» **SELECTED PASSAGE**
::::

Medical group deals face growing antitrust scrutiny as price worries rise
July 06, 2019 / HARRIS MEYER
Recent actions by antitrust enforcers and courts to block or regulate purchases of physician practices by hospitals and insurers may signal increasing scrutiny for such deals as policymakers intensify their focus on boosting competition to reduce healthcare prices.
Last month, the Federal Trade Commission announced a settlement with UnitedHealth Group and DaVita unwinding United’s acquisition of DaVita Medical Group’s Las Vegas operations.
At the same time, Colorado Attorney General Phil Weiser separately reached a deal imposing conditions on UnitedHealth’s acquisition of DaVita’s physician groups in Colorado Springs.
Also in June, the 8th U.S. Circuit Court of Appeals upheld a District Court rulingblocking Sanford Health’s proposed 2015 acquisition of the multispecialty Mid Dakota Clinic in the Bismarck, N.D., area. That antitrust case originally was filed by the FTC and North Dakota Attorney General Wayne Stenehjem in 2017.
And in May, Washington Attorney General Bob Ferguson settled an antitrust lawsuit with CHI Franciscan setting conditions on the health system’s 2016 affiliation with the Doctors Clinic, a multispecialty group, and its purchase of WestSound Orthopaedics, both in Kitsap County. CHI Franciscan will pay up to $2.5 million, distributed to other healthcare organizations to increase access to care.
The cases represent the most significant antitrust developments involving physician acquisitions since federal and state antitrust enforcers won a 9th U.S. Circuit Court of Appeals ruling in 2015 upholding a lower-court decision forcing Idaho’s St. Luke’s Health System to unwind its 2012 acquisition of Saltzer Medical Group.
The agreements with UnitedHealth in Nevada and Colorado show a new willingness by federal and state antitrust enforcers to use seldom-cited vertical merger theory. Under that theory, acquisitions of physician groups by insurers or hospitals may foreclose competition by making it more difficult or costly for rivals to obtain physician services.
“I am concerned about the state of consolidation,” Weiser said in an interview. “Healthcare costs in Colorado have risen at an alarming rate. Protecting competition needs to be a central part of our strategy to provide affordable and quality healthcare.”
These recent antitrust actions come as concerns mount over the growing consolidation of hospitals and physician practices and the impact on pricesand total health spending. Sixty-five percent of metropolitan statistical areas are highly concentrated for specialist physicians, while 39% are highly concentrated for primary-care doctors, according to Martin Gaynor, a health economist at Carnegie Mellon University.

::::

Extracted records
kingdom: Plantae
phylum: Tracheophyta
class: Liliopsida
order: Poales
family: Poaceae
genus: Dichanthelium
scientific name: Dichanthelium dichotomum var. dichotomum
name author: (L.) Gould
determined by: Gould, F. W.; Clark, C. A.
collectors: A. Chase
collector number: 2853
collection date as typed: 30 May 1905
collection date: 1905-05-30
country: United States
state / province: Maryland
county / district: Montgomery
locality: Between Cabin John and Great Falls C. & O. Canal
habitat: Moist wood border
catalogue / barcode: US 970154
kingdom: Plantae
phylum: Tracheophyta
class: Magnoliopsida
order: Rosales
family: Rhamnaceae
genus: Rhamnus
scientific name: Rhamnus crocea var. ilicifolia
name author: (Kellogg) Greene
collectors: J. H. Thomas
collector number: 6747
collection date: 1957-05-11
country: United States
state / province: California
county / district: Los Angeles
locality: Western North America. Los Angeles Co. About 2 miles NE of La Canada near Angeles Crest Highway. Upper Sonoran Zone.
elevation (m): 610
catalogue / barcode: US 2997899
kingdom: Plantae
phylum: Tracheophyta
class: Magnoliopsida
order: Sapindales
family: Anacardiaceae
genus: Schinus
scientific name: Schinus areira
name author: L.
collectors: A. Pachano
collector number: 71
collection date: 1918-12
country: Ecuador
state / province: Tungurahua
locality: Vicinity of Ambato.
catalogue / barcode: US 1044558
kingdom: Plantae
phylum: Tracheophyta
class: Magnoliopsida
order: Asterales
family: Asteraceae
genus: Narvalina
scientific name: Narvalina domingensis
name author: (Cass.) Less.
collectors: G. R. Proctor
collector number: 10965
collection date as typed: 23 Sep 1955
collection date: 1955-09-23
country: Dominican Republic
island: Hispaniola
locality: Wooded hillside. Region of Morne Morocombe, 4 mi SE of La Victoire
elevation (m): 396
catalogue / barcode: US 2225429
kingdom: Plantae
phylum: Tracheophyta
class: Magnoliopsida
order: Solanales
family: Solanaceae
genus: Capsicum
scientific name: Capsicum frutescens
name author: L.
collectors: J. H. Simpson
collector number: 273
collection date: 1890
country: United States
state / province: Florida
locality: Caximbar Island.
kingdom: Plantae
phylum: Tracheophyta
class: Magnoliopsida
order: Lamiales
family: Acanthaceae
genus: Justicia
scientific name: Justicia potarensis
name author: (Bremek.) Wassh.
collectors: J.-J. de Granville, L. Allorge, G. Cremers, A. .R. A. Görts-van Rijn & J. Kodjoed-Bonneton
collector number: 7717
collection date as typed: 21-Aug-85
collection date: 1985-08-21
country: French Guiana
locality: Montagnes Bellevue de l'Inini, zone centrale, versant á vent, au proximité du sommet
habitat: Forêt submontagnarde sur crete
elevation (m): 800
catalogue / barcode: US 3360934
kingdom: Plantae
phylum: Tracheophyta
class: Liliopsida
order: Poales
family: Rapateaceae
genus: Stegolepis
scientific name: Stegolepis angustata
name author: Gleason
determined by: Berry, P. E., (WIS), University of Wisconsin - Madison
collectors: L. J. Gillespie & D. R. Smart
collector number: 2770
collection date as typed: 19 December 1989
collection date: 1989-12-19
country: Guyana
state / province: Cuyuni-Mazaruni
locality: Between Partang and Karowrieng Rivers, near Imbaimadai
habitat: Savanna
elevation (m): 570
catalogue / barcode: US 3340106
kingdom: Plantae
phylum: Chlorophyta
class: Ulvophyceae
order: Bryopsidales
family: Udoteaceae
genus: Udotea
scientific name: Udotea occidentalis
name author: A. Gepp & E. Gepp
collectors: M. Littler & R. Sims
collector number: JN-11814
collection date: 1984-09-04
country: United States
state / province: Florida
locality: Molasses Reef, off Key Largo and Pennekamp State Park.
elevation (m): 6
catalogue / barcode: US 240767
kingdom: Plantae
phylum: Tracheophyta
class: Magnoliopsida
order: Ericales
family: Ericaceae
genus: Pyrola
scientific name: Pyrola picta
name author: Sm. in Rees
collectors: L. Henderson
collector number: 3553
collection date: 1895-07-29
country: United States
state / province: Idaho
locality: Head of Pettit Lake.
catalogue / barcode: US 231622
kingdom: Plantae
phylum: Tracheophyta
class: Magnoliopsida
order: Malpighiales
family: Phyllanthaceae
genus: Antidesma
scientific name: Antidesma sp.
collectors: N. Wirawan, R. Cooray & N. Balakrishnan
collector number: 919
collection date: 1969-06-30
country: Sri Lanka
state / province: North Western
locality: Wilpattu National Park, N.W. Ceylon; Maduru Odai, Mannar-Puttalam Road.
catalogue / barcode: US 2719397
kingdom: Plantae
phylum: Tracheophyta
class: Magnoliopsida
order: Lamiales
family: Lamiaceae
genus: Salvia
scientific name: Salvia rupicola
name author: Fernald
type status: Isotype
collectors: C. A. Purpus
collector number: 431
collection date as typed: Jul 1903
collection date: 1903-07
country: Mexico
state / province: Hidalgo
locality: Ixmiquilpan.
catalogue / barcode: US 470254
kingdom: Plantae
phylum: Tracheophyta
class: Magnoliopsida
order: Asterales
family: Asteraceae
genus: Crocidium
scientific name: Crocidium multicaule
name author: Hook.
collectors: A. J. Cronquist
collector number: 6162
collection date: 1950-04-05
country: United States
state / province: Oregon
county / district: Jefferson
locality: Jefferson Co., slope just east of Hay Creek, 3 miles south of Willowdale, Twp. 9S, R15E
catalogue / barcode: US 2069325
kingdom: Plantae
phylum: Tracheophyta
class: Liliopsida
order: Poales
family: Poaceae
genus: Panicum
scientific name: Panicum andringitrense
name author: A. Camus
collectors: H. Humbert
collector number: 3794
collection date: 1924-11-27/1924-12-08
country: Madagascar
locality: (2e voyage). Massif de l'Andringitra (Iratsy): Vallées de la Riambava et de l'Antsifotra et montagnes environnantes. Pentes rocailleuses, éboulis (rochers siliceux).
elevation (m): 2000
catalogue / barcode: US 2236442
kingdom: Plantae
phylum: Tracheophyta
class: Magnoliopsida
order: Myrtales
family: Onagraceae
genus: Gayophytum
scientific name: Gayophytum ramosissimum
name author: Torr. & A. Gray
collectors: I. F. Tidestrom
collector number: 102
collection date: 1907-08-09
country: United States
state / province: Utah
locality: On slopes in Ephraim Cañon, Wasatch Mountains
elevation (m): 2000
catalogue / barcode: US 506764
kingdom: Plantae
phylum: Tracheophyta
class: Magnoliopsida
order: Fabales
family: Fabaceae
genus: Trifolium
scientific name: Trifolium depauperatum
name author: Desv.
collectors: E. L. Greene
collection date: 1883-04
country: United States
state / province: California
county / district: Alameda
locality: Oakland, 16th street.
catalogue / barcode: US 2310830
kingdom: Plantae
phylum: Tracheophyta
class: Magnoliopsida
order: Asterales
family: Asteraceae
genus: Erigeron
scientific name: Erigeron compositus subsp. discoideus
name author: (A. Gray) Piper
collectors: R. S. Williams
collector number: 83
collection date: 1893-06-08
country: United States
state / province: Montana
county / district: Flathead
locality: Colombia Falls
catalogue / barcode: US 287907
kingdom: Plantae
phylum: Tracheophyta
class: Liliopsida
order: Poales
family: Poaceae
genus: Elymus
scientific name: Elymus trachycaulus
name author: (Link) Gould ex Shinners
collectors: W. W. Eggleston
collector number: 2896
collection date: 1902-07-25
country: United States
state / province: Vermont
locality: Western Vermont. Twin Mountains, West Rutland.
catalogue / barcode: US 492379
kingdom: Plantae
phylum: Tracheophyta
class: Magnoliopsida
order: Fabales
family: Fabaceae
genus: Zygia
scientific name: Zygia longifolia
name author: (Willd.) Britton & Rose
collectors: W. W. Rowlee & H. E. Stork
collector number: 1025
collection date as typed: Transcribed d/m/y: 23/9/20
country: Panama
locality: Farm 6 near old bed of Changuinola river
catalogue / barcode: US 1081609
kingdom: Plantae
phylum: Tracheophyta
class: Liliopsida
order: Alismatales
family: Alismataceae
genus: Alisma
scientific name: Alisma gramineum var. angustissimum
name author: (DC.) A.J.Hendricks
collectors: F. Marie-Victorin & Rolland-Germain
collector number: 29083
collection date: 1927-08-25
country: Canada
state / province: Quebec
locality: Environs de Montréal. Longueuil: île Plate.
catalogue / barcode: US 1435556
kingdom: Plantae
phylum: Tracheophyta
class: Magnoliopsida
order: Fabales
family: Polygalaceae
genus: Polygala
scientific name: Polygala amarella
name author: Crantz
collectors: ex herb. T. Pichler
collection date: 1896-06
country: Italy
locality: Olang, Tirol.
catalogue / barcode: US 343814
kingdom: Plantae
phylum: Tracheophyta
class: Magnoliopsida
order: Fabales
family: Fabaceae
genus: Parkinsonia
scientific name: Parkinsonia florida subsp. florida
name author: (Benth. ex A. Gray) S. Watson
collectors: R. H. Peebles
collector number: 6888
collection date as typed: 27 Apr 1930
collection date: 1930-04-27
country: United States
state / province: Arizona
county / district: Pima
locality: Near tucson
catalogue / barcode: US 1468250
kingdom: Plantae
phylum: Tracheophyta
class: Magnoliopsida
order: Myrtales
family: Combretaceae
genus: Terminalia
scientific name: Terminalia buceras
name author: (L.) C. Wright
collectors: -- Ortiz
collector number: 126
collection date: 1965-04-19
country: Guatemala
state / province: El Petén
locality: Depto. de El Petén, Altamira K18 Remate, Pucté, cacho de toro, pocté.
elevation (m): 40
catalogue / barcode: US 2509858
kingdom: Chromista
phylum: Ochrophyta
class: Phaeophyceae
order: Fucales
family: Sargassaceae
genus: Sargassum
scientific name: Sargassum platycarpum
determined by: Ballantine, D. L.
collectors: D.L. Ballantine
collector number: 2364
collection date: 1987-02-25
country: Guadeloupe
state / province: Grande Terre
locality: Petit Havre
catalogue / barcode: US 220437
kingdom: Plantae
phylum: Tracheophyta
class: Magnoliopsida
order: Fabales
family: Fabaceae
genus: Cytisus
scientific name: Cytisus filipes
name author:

::::

» **TASK PROMPT**
Translate this sentence from the article on antitrust scrutiny of medical group deals into Spanish: "Last month, the Federal Trade Commission announced a settlement with UnitedHealth Group and DaVita unwinding United's acquisition of DaVita Medical Group's Las Vegas operations."

» **RESULT BELOW**
El mes pasado, la Comisión Federal de Comercio anunció un acuerdo con UnitedHealth Group y DaVita que deshace la adquisición por parte de United de las operaciones de DaVita Medical Group en Las Vegas.